Мама сказала, что отныне я стану ее племянником и должен называть ее тетя Дора. Она сказала, что богатство вряд ли на нас свалится, если у нее восемнадцатилетний сын, который выглядит на все двадцать. Скажи "тетя Дора", попросила она. Я сказал. Ей не понравилось. Она заставила меня повторить еще несколько раз. Она говорила, что в эти слова я должен вкладывать всю свою признательность ей за то, что она взяла меня после смерти своего овдовевшего брата Хо- раса. Я не знал, что у тебя есть брат Хорас, сказал я. Ну конечно, нет у меня никакого брата, сказала она, хитро взглянув на меня. Но мы сможем состряпать недурную историю, главное теперь, чтобы сын покойного в нее поверил.
Я не обиделся, а смотрел на маму, пока она прихорашивалась перед зеркалом, поправляя волосы, как это делают все женщины — хотя никаких изменений в прическе после этого обычно не происходит.
На деньги со страховки она купила ферму в пятидесяти милях к западу от города. Кому там какое дело, родной я ей сын или нет? Но у нее были свои, далеко идущие планы. А у меня не было никаких планов, я вообще никогда ничего не планировал: так, иногда мелькнет что-то — а что именно, я и сам не знал. Согнувшись под тяжестью чемодана, привязанного веревкой к спине, я спустился вниз. На улице, у крыльца, с ободранными коленками и сползшими до щиколоток гольфами стояли соседские ребятишки. Они пели детскую песенку, вставляя в нее неприличные словечки. Я шуганул их, и они с гиканьем и хохотом бросились врассыпную, но потом, конечно же, вернулись, стоило мне только снова подняться наверх за остальными вещами.
Мама стояла у окна, с которого уже успели снять занавески.
Здесь, сказала она, мы с одной стороны под неустанным надзором следователей, а с другой — под неусыпным надзором соседей.
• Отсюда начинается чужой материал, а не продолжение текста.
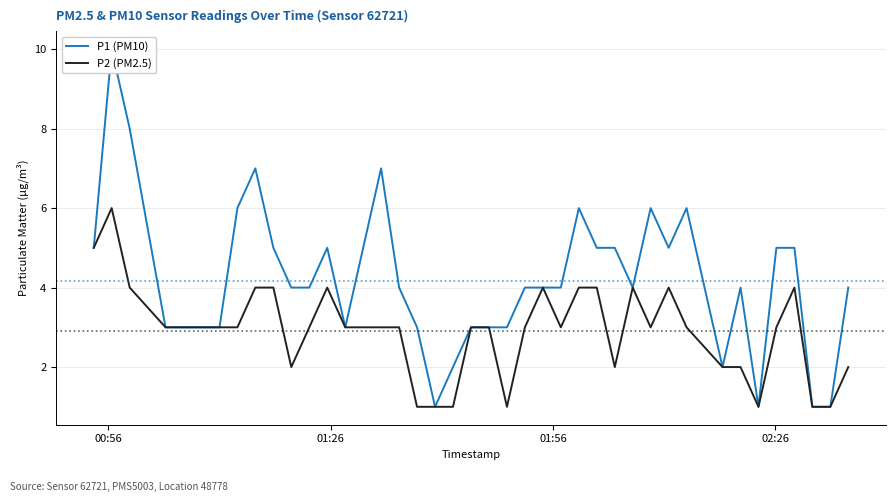

Does the chart have visible grid lines?

Yes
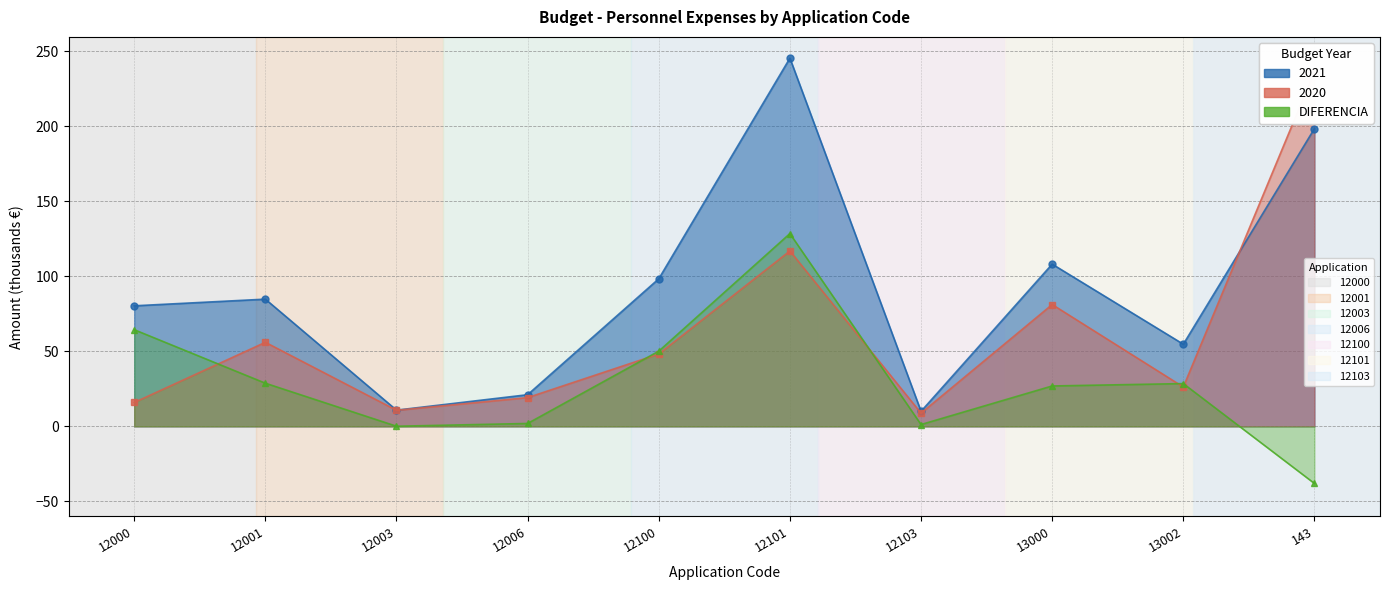

In DIFERENCIA, how many points are lower than both neighbors (excluding endpoints)?

2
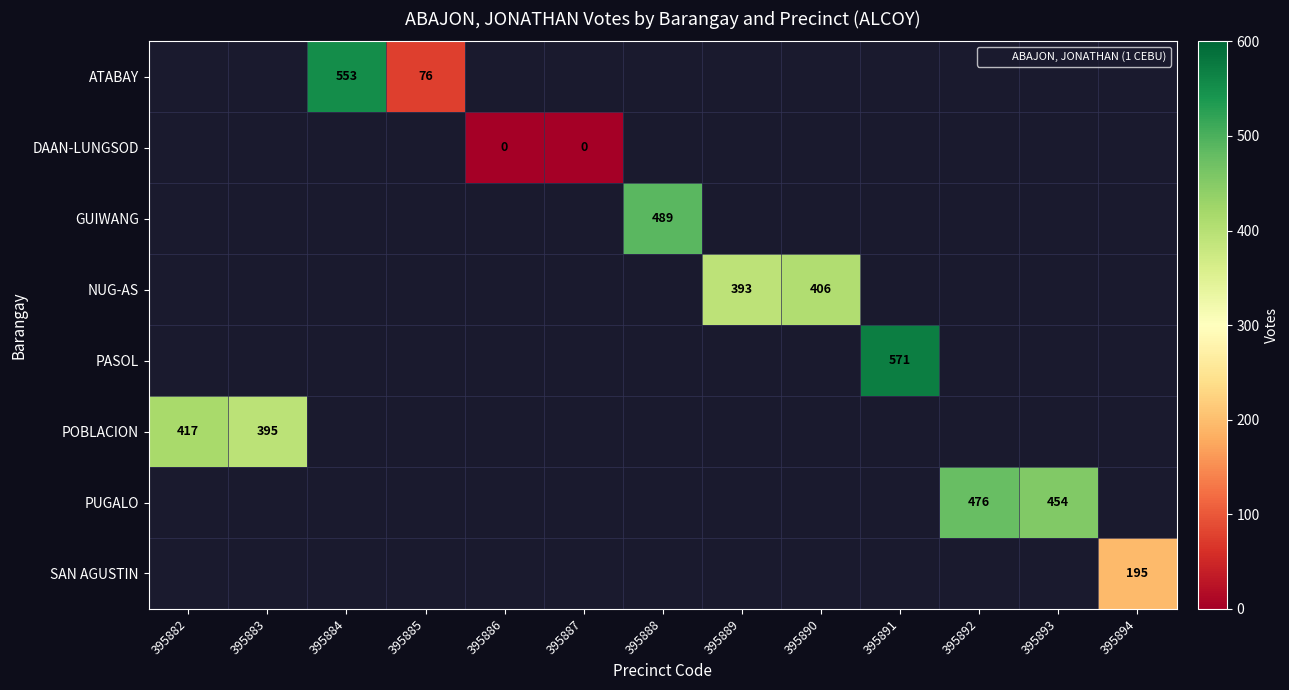

Which label corresponds to the largest value in the chart?

395891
А за городом некому будет делать поспешные выводы. Можно не запирать дверь и не задергивать шторы. За городом все будет гладко и безупречно.Что ж, я мог это понять, но все равно единственным местом, где я хотел бы жить, оставался Чикаго с его роскошными отелями, ресторанами и мощеными улицами, обсаженными деревьями и застроенными особняками. Конечно, не весь Чикаго являл собой подобную картину. Из наших окон на четвертом этаже мало что можно было увидеть, кроме ряда доходных домов через дорогу. А летом люди более утонченные воротили нос от запаха со скотных дворов, хотя мне он совсем не мешал. Нареканий удостаивалась и зима, что опять-таки не находило у меня поддержки. Холод мне никогда не докучал. Зимний ветер, дувший с озера, поднимал и развевал женщинам юбки, словно пляшущий вокруг их ног чертенок. И зимой, и летом всегда можно было от нечего делать просто покататься на трамвае. Больше всего я любил этот город за то, что он был наполнен людской суетой, стуком копыт и повозок, гулом и лязгом товарных поездов, фургонами, телегами и разносчиками, которые доставляли, развозили и разносили. И я прямо-таки обожал, когда с запада надвигались черные тучи, обрушивающие на нас грозы, которые с легкостью заглушили бы все крики и проклятия человечества. Чикаго мог выдержать худшее из Господнего арсенала испытаний. Я понимал, зачем он был построен, — безусловно, как важный центр торговли и промышленности с железными дорогами и морскими судами, но главным его предназначением было наделить нас всех могучей силой неповиновения, что не под стать одинокому дому на равнине. А ведь именно с равнин приходили к нам эти бури.